Problem
Answer with one number: the count of lines in this material that hold the word "names".

Dataset content
◇ ◇ ◇ ◇ ◇ ◇ ◇

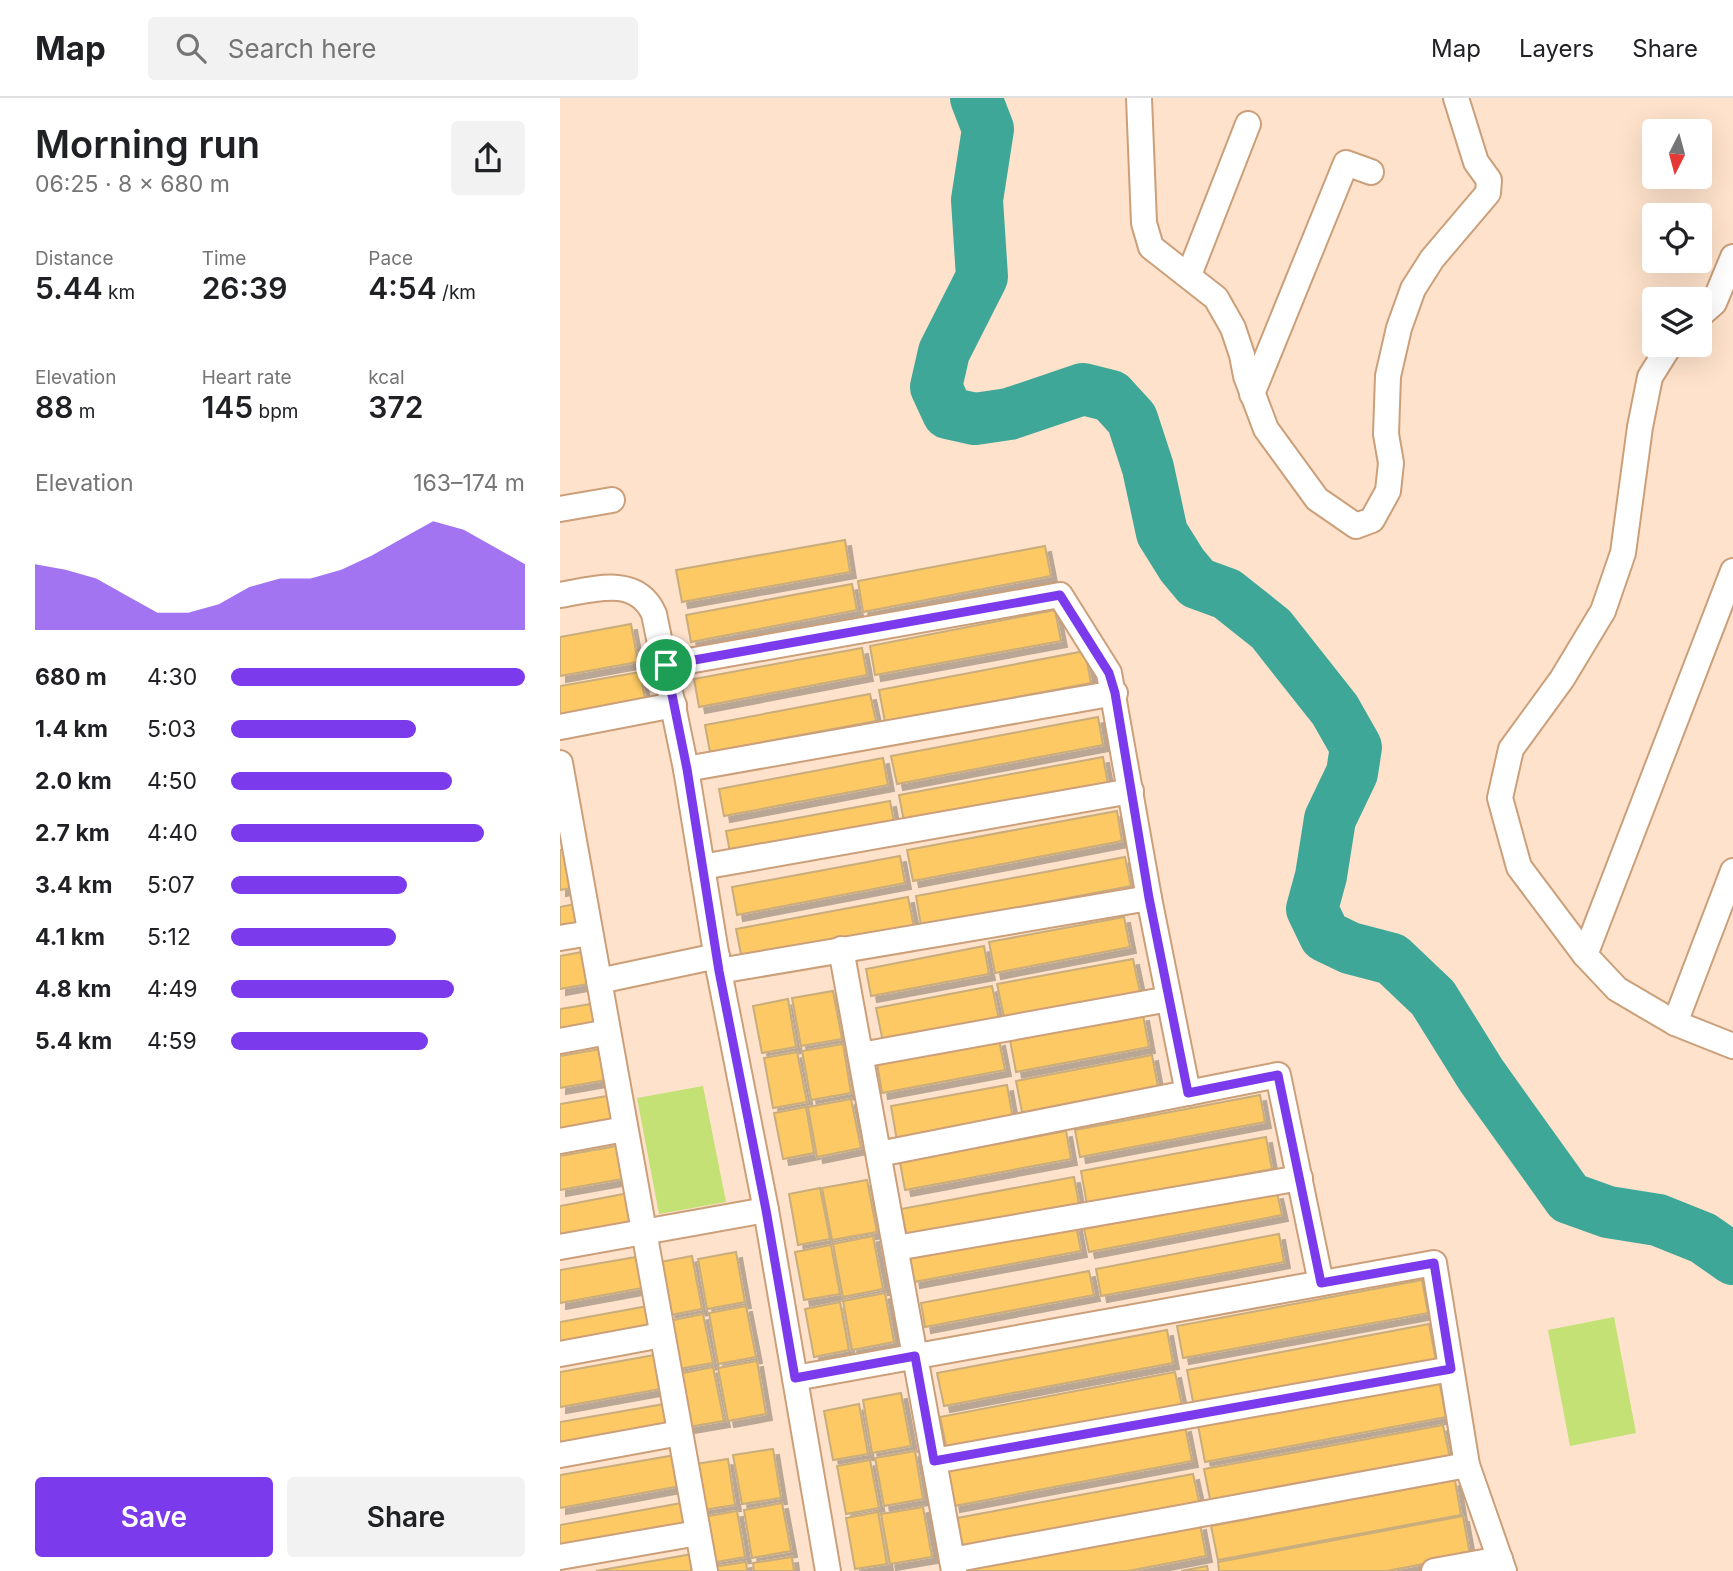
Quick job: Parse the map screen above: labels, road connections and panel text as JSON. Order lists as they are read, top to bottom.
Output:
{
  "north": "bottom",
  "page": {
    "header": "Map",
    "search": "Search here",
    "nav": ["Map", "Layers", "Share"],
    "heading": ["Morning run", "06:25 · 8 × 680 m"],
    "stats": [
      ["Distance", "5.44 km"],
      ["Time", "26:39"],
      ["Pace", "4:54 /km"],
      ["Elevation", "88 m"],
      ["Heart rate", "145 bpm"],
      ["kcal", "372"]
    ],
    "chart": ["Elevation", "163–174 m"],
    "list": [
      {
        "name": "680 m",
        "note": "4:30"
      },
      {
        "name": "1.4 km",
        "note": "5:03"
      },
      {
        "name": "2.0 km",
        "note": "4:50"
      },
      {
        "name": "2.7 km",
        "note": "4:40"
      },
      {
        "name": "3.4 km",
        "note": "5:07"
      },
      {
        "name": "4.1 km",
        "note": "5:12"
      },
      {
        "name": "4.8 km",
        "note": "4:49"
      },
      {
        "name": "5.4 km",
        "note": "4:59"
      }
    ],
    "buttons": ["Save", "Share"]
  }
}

◇ ◇ ◇ ◇ ◇ ◇ ◇

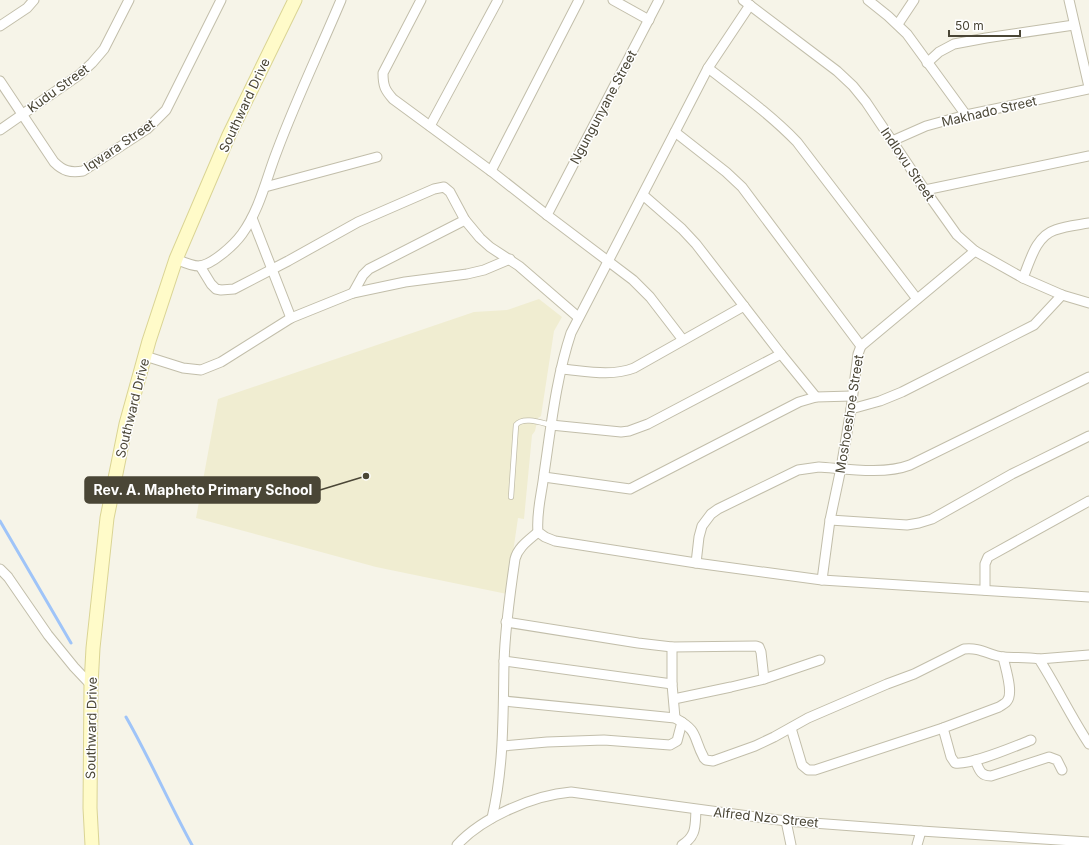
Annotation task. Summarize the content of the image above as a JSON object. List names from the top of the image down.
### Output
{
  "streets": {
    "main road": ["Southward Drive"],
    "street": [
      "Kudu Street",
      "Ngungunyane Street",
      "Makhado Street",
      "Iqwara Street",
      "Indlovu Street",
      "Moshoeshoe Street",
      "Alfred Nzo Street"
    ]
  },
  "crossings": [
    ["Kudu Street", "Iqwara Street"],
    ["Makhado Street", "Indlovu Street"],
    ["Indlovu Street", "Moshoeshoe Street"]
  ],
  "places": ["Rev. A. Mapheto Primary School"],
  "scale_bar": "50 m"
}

◇ ◇ ◇ ◇ ◇ ◇ ◇

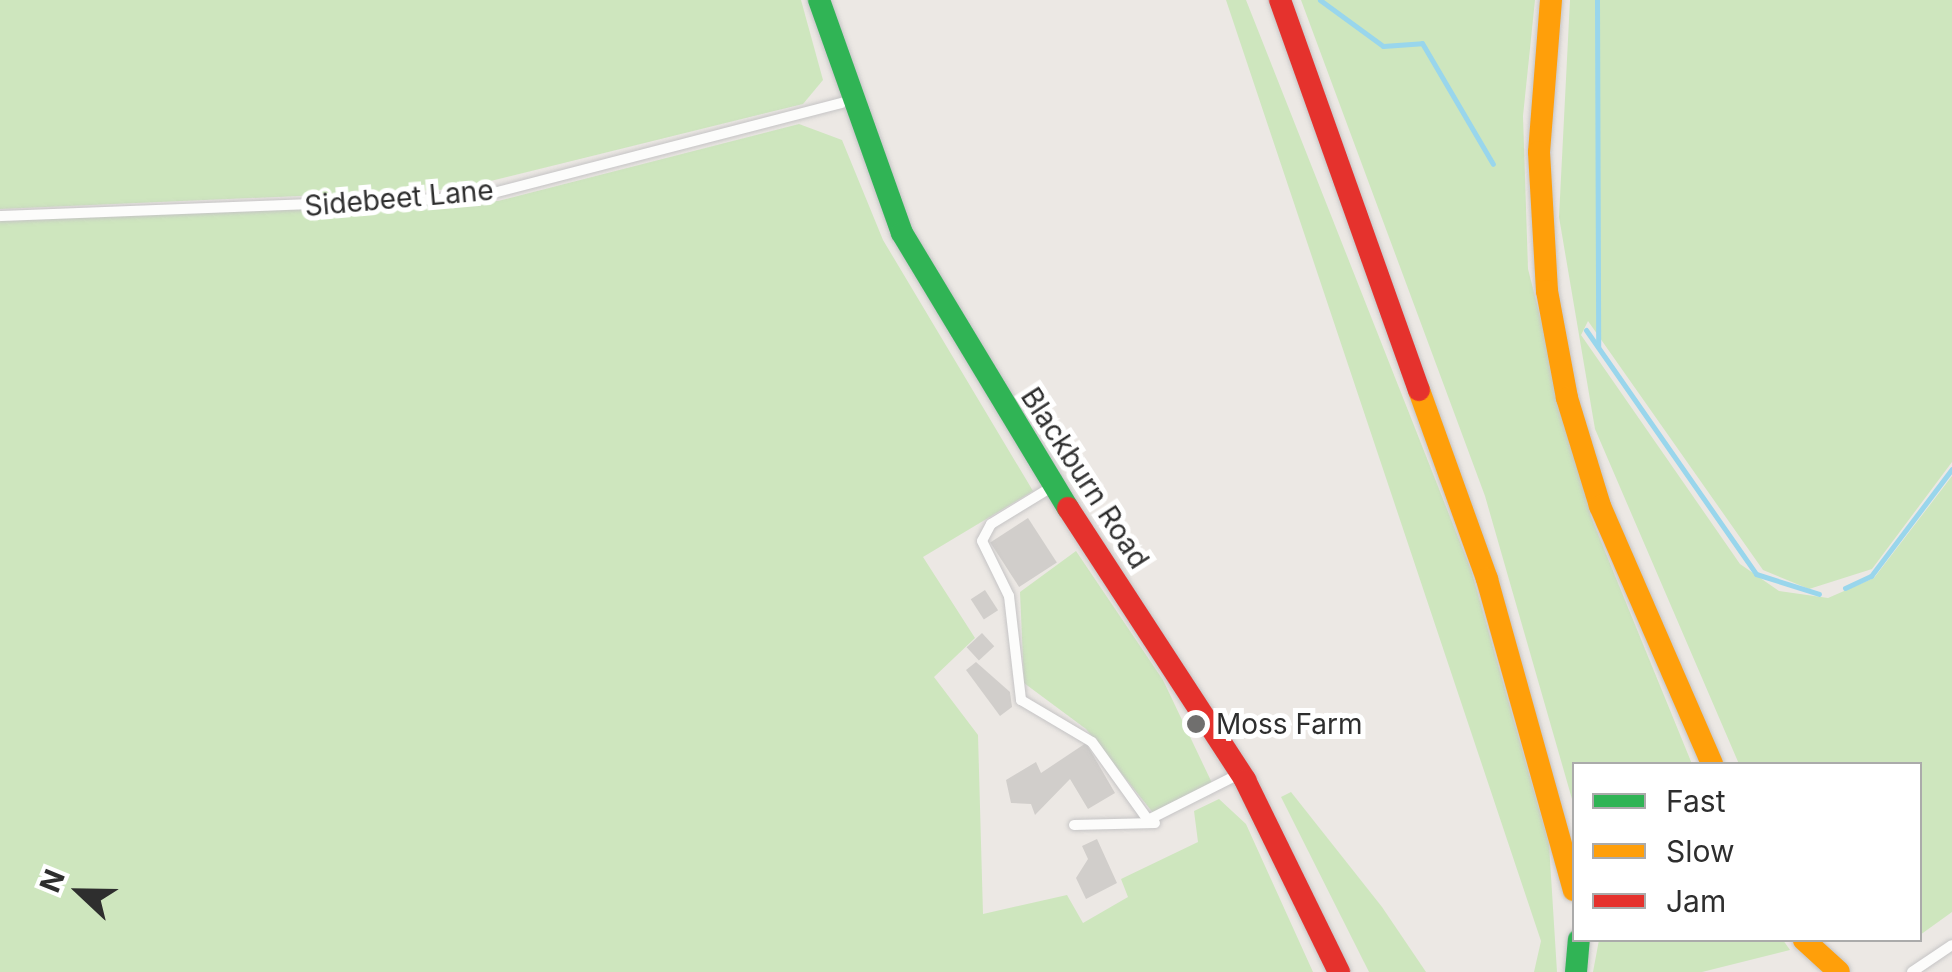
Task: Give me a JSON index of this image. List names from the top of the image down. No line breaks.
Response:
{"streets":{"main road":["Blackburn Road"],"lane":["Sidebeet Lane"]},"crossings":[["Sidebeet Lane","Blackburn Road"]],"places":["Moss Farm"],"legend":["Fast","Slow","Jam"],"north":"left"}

◇ ◇ ◇ ◇ ◇ ◇ ◇

Answer
2